Zdjęcia to cudowna pamiątka z każdego okresu życia dziecka i rodziny. Uwieczniają to, co w codzienności często nam ulatuje. Wspólne chwile, emocje, a przede wszystkim – zmiany, które zachodzą na przestrzeni lat. Robimy zdjęcia, bo chcemy pamiętać, jak kiedyś wyglądały nasze maluszki. Jakie miały złote włoski, duże oczka, jakie maciupkie rączki i słodkie noski.
Wszystko to cudnie składa się na tą naszą małą kochaną osóbkę, ale czemu by nie pokazać również każdego detalu z osobna? W końcu to świetny pomysł, na niezapomnianą pamiątkę. Detal to często niedoceniany temat naszych fotografii. Bywa, że sam jeden niewiele nam mówi i nie do końca pokazuje to, co chcielibyśmy zapamiętać daną fotografią. Jest jednak sposób, by ze zdjęć kilku detali stworzyć spójną całość. Stworzyć obraz naszego maluszka, pełniejszy i bardziej wymowny.
Z kilku kadrów obrazujących pewne elementy bowiem, możemy zawsze stworzyć jeden wspólny obraz. Potrzebne nam będą jedynie trzy-cztery przemyślane ujęcia i podstawowy program do obróbki zdjęć, jak Google Picasa, Gimp, czy nawet popularny Paint.
Chwyć za aparat
Nie bez powodu napisałam „przemyślane ujęcia”, gdyż znacznie lepszy będzie ostateczny efekt, gdy składowe zdjęcia zrobimy rozmyślnie, a nie przypadkowo.

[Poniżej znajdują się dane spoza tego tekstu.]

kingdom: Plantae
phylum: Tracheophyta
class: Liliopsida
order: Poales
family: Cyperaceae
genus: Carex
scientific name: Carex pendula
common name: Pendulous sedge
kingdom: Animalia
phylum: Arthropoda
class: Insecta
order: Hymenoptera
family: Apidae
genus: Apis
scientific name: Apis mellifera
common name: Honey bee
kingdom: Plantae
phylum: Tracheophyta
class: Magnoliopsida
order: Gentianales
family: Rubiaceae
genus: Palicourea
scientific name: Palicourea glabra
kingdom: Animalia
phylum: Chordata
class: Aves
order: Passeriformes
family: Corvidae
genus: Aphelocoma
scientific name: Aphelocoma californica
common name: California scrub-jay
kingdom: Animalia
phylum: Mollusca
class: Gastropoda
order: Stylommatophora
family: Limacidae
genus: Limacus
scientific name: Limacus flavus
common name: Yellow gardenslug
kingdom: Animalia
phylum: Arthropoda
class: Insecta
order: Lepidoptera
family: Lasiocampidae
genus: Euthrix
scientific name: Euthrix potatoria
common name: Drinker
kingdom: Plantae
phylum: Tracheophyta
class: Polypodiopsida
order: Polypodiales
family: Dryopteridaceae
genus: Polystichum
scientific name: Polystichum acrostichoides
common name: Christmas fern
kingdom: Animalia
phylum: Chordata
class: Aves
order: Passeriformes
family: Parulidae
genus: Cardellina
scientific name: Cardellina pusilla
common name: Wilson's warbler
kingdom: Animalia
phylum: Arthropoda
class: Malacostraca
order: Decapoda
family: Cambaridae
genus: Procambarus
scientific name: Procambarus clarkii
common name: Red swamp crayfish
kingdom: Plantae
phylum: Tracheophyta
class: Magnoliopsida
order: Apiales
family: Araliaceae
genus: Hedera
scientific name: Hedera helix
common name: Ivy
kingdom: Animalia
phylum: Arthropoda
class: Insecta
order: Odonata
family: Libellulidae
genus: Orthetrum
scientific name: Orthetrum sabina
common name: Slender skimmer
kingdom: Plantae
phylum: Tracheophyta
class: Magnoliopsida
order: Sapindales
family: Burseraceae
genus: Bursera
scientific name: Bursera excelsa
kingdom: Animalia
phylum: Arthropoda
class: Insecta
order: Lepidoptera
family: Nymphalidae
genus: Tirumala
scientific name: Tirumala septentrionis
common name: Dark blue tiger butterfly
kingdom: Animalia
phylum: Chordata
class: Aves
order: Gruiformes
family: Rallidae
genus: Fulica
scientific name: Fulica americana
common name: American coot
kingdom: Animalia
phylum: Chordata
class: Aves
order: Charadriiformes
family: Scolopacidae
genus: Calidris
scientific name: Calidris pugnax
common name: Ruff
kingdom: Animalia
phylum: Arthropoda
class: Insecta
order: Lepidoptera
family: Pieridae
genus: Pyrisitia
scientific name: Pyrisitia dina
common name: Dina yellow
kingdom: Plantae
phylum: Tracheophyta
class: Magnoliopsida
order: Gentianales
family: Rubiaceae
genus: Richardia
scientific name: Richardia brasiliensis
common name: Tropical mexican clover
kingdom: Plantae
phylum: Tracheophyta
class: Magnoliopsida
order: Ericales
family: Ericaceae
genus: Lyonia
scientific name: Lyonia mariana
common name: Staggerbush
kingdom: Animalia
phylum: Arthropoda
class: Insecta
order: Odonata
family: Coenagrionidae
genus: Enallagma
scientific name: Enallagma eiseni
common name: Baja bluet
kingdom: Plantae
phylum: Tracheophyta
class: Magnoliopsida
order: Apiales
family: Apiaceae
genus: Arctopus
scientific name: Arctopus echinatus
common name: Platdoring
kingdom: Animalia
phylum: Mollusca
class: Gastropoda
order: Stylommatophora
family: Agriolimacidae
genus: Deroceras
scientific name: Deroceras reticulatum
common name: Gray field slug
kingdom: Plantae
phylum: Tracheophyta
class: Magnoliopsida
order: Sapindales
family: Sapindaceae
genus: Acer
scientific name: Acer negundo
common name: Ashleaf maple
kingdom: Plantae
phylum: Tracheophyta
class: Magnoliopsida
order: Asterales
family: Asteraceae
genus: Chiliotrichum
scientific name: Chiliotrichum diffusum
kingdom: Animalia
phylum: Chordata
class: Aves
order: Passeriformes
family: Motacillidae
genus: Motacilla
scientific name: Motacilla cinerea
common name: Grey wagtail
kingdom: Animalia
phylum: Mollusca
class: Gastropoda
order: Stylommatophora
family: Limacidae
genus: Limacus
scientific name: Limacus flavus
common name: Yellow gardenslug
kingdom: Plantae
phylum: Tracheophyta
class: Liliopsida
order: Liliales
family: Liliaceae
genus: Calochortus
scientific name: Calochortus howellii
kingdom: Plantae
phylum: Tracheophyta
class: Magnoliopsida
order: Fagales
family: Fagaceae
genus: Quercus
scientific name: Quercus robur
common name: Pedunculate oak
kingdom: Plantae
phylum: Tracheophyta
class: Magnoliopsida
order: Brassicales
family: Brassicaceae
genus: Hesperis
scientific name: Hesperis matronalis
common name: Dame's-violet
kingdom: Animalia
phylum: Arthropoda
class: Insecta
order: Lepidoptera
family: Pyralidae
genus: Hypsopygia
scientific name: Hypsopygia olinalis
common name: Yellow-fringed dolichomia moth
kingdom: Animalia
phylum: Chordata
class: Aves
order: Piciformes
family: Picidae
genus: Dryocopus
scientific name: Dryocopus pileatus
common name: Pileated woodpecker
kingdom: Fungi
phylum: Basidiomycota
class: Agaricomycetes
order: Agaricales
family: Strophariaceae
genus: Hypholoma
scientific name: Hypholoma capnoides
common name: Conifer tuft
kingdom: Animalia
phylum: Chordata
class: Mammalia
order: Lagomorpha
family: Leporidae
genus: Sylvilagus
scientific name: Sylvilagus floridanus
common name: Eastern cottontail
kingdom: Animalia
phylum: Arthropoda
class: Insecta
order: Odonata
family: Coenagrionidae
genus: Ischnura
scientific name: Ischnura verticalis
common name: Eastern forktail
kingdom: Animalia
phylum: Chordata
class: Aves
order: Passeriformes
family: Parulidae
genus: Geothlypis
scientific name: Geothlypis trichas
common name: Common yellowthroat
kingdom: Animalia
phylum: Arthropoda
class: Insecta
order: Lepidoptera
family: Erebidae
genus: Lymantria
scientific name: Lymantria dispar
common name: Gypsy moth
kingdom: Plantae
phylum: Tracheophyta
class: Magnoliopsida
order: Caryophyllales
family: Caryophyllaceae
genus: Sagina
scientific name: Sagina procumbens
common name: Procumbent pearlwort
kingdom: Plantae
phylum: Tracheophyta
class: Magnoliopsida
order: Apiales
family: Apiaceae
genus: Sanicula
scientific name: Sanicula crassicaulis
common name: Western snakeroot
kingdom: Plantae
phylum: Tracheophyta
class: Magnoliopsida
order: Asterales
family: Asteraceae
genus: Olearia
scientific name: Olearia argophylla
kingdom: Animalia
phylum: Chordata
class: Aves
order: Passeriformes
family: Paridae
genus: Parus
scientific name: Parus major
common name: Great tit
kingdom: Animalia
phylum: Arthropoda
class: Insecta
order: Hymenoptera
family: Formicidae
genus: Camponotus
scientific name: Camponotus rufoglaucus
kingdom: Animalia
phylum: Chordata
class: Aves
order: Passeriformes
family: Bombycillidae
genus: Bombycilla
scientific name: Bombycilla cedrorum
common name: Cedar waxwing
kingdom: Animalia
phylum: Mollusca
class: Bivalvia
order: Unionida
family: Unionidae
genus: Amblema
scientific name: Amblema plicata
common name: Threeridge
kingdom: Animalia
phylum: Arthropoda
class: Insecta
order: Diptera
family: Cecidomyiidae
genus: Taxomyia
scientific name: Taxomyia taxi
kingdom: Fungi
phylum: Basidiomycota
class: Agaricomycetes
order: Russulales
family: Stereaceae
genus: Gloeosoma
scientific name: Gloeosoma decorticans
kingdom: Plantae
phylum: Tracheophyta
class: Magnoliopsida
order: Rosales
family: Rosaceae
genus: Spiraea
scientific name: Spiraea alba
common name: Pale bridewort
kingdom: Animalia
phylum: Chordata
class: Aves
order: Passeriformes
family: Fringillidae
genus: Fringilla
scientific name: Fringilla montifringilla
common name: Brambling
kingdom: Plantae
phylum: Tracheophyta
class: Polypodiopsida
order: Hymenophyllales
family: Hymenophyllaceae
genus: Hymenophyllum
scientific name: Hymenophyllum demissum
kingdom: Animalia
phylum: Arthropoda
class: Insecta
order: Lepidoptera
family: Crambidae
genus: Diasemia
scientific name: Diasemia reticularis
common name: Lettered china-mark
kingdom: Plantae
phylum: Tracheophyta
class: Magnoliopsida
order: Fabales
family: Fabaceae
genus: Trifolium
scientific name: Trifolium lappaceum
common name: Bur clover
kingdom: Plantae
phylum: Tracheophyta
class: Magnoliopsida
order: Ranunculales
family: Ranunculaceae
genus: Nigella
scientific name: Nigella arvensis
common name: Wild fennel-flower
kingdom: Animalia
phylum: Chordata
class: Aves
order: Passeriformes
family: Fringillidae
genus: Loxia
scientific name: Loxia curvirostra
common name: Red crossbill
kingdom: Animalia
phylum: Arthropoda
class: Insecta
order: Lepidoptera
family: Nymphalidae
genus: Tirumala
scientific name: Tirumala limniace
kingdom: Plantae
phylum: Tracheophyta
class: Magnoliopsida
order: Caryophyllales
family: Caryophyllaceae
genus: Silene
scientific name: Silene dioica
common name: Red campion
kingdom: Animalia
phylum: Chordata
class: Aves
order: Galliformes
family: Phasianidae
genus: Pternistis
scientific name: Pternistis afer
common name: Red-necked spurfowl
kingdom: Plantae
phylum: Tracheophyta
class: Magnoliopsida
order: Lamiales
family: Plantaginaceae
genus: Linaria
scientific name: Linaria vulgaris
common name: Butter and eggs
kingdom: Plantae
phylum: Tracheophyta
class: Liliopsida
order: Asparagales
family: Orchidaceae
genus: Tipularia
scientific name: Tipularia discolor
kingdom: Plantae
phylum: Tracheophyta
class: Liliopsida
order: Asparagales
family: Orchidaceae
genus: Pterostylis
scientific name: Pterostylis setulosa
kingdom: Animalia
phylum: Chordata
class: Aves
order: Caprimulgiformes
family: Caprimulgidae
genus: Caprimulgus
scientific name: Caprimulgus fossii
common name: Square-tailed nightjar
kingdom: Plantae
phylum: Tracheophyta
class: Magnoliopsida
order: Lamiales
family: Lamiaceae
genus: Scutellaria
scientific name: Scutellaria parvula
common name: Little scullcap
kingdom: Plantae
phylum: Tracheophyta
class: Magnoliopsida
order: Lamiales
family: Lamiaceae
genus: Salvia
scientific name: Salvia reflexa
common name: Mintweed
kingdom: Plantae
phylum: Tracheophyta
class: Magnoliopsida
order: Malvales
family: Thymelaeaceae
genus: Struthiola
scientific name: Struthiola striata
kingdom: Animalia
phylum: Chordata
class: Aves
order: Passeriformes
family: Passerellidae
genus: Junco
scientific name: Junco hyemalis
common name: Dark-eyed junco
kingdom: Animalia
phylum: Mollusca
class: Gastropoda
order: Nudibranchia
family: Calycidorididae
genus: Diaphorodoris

Zastanówmy się, jakie detale będą ładnie się ze sobą komponować. Na pewno warto, aby jedna fotka przedstawiała cała buzię lub nawet całego maluszka, kolejne zaś powinny być ujęciem charakterystycznych szczegółów. Może piegowaty nosek. Zaciśnięta w piąstkę rączka. Odstający z fryzury loczek lub maleńka stópka. Zróbmy zdjęcia tych elementów, które zwracają naszą uwagę, rozczulają nas, mówią najwięcej o naszym maluszku.
Nie bójmy się przy tym podejść naprawdę blisko z obiektywem. Zdjęcie piąstki ma być zdjęciem piąstki, a nie całego ramienia. Fotografując małe usteczka skupmy się na nich, a nie na całej twarzy. Mała rada – takie detale warto fotografować, kiedy maluszek śpi.
Teraz pora na kolaż
Kiedy już wybierzemy kilka ulubionych ujęć, czas na ich zestawienie ze sobą. Technika dowolna. Możemy stworzyć kolaż za pomocą automatycznych ustawień (np. w Picasie) lub pobawić się sami w programach takich jak Photoshop, Gimp lub Paint. W tym przypadku zadbajmy najpierw o to, by wszystkie zdjęcia były tej samej wielkości. Poprzeciągajmy je na jedną dużą białą warstwę i poustawiajmy odpowiednio. Znając się nieco na wybranym programie możemy dodać cień oraz przede wszystkim napis, np. z imieniem i datą.
Całość koniecznie wydrukuj
Wyszło pięknie? Oczywiście, w końcu na zdjęciach jest cała kwintesencja Twojej pociechy :) Nic jednak z takiej pamiątki, jeśli teraz będzie zalegać gdzieś na dysku komputera. Koniecznie wydrukuj swój kolaż w jakimś nieco większym formacie i opraw w ramkę.
Taki zestaw zdjęć z imieniem i datą to również wspaniały sposób na pierwszą stronę rodzinnej fotoksiążki lub zaznaczenie w ciągu zwykłych zdjęć pojawienia się na świecie maleństwa tudzież np. jego urodzin bądź innych ważnych momentów. Pamiętaj, taki kolaż wspaniale prezentuje się ze zdjęciami noworodków, ale nie jest dla nich zarezerwowany ;) To idealny sposób na kreatywną pamiątkę w każdym wieku.